Below are some entries. Count how many of their lines include "rect", then give that number only.

_____

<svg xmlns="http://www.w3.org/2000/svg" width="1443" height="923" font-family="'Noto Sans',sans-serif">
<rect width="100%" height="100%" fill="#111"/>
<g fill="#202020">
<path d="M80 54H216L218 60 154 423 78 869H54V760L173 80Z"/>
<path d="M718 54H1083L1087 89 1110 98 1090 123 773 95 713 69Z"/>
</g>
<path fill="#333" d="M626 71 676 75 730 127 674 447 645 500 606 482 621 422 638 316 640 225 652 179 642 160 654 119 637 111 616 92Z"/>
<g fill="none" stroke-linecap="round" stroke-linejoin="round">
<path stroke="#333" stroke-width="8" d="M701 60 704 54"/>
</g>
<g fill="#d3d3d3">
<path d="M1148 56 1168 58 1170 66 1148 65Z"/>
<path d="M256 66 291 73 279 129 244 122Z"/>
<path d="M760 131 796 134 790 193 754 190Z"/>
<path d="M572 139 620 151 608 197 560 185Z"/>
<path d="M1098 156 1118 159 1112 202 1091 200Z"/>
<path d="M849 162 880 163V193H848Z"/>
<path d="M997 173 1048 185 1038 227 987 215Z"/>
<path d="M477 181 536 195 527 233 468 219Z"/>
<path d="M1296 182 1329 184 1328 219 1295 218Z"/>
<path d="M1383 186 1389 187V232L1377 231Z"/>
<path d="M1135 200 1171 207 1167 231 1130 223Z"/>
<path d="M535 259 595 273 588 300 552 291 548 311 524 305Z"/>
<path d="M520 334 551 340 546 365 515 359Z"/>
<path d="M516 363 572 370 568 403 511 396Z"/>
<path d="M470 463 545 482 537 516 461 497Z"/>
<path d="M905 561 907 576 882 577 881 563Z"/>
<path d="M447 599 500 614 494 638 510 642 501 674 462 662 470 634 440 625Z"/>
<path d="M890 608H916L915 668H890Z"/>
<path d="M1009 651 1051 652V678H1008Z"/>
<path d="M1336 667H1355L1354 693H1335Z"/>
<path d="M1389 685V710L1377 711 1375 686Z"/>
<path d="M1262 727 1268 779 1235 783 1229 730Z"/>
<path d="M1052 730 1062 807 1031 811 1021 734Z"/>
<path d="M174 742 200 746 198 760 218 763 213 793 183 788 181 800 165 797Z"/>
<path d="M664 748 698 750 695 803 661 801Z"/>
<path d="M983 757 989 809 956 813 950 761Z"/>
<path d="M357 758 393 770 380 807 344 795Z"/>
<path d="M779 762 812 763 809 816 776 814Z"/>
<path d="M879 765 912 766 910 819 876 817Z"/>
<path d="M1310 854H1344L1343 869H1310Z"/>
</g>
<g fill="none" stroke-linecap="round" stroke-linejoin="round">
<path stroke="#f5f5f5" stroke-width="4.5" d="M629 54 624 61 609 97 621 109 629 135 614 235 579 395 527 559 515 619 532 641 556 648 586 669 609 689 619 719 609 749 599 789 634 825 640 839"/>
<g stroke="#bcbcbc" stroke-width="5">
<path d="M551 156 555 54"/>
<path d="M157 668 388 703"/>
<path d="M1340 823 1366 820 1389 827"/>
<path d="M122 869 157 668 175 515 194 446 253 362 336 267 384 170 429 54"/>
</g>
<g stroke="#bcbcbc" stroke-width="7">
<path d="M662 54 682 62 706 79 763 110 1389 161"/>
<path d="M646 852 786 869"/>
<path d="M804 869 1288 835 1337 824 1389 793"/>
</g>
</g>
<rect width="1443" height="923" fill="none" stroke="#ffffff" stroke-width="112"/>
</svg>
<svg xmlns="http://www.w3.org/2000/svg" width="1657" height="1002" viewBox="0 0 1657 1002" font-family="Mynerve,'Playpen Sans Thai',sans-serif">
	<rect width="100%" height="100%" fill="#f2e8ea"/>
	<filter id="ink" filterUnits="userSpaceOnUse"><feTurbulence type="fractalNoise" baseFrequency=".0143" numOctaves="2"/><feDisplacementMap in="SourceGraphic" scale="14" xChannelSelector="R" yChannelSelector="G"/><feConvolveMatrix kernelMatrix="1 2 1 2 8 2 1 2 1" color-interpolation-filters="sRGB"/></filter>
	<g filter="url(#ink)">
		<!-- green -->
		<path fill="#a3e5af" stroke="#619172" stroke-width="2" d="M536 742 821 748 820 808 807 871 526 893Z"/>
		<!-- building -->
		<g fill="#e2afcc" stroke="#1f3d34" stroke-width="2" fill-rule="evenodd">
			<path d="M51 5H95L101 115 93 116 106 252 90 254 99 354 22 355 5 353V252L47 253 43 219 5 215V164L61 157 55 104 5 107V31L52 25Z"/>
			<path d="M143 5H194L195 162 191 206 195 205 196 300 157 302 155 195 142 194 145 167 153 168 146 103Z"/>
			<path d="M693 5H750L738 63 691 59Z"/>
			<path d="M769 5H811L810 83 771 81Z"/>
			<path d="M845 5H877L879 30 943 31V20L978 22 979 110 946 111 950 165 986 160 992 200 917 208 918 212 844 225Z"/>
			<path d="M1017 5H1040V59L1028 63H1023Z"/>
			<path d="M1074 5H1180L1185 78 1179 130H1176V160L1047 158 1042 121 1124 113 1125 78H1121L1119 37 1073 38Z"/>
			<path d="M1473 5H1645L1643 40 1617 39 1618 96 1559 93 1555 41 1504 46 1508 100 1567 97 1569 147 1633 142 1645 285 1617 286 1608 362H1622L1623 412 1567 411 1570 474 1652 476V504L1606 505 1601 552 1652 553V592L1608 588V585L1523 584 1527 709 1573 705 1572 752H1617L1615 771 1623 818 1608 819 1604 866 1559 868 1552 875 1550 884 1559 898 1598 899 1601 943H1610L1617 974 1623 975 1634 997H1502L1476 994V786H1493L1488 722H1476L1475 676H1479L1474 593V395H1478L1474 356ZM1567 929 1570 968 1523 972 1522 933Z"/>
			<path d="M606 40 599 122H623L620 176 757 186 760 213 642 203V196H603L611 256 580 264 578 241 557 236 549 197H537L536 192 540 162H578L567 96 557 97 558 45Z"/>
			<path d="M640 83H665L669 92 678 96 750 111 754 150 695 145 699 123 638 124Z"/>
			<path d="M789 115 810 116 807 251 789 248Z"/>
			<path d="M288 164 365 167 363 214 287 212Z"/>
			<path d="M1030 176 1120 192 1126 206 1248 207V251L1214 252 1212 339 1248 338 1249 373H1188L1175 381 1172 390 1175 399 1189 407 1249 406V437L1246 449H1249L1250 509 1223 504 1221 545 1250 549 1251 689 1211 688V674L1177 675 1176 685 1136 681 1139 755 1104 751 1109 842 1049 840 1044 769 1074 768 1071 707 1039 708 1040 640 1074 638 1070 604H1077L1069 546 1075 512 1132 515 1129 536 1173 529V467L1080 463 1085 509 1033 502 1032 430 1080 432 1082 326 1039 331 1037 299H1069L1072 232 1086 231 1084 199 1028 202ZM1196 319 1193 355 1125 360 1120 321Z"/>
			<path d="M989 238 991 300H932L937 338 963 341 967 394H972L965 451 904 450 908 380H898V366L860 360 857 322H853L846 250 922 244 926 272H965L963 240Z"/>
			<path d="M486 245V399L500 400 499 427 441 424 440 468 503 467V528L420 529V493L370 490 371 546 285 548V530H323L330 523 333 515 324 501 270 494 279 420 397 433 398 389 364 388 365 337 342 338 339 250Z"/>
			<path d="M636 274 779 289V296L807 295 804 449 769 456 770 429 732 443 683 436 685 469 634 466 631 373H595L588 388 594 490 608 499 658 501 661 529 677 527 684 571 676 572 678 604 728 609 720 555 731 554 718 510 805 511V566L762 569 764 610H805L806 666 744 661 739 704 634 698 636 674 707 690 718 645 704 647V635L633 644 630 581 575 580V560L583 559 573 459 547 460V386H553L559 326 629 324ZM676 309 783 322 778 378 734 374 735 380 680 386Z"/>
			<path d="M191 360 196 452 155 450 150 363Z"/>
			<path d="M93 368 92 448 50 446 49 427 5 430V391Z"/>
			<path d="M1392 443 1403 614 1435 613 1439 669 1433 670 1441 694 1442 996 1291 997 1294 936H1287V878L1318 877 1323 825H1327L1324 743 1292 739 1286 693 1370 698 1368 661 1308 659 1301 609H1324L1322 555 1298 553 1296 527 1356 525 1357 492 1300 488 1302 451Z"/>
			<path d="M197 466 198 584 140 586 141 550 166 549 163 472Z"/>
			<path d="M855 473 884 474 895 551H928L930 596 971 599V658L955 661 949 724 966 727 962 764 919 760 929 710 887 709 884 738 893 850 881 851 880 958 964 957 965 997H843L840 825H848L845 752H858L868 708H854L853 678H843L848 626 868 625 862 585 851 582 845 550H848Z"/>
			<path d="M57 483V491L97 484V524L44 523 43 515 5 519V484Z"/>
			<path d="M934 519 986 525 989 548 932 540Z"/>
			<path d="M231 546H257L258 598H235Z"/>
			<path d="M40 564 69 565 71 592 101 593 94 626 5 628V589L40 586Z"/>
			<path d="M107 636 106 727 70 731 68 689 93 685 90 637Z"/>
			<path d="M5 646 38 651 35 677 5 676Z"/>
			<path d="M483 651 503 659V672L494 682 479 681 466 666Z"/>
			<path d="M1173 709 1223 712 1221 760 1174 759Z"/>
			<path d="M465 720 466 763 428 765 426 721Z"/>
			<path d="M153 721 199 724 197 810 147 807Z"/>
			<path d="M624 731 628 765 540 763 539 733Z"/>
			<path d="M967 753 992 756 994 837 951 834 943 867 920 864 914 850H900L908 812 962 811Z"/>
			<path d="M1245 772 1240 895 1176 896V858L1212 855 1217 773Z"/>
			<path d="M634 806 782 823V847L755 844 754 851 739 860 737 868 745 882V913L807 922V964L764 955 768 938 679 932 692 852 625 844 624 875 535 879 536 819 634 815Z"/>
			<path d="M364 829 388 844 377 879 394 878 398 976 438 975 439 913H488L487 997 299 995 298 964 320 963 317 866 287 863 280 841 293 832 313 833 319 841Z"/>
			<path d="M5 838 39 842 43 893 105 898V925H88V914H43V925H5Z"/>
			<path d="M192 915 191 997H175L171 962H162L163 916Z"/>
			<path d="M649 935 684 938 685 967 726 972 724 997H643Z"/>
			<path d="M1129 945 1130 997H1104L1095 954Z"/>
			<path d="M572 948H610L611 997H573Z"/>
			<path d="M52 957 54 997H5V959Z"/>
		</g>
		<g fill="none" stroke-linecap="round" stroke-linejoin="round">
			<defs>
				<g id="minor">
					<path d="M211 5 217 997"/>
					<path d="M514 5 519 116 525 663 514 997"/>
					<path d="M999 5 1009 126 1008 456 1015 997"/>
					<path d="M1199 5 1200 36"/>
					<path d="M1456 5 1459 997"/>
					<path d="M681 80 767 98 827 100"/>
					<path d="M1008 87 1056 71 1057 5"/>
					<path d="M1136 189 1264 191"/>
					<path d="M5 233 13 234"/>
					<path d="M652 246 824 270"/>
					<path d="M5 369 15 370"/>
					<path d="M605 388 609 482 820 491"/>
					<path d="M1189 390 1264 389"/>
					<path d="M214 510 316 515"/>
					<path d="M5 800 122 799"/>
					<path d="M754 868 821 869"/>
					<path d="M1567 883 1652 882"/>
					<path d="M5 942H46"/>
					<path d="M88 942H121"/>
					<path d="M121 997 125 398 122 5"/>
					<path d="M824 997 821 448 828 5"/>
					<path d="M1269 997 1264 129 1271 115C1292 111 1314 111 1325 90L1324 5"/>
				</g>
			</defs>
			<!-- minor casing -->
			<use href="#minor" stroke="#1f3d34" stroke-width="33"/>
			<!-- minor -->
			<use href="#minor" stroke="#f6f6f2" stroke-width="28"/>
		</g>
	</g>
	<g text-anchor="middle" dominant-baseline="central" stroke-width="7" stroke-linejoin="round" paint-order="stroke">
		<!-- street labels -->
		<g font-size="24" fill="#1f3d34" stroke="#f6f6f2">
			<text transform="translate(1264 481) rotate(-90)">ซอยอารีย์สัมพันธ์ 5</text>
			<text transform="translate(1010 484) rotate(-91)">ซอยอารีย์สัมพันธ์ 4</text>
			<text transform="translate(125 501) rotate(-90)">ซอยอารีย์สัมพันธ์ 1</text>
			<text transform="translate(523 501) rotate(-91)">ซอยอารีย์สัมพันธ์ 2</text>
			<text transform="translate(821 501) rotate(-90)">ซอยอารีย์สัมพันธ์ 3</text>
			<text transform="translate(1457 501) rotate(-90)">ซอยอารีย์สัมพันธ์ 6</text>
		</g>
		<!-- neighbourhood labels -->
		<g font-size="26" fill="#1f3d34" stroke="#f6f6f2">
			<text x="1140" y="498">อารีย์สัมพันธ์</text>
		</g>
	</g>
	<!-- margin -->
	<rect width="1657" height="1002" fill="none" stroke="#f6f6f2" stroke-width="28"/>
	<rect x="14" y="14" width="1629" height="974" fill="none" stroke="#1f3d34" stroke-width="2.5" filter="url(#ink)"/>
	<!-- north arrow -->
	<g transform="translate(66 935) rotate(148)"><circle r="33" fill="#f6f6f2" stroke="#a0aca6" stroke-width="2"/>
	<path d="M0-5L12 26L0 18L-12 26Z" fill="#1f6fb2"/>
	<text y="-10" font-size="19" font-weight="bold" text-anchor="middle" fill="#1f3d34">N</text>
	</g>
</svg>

_____

• Exercise output
5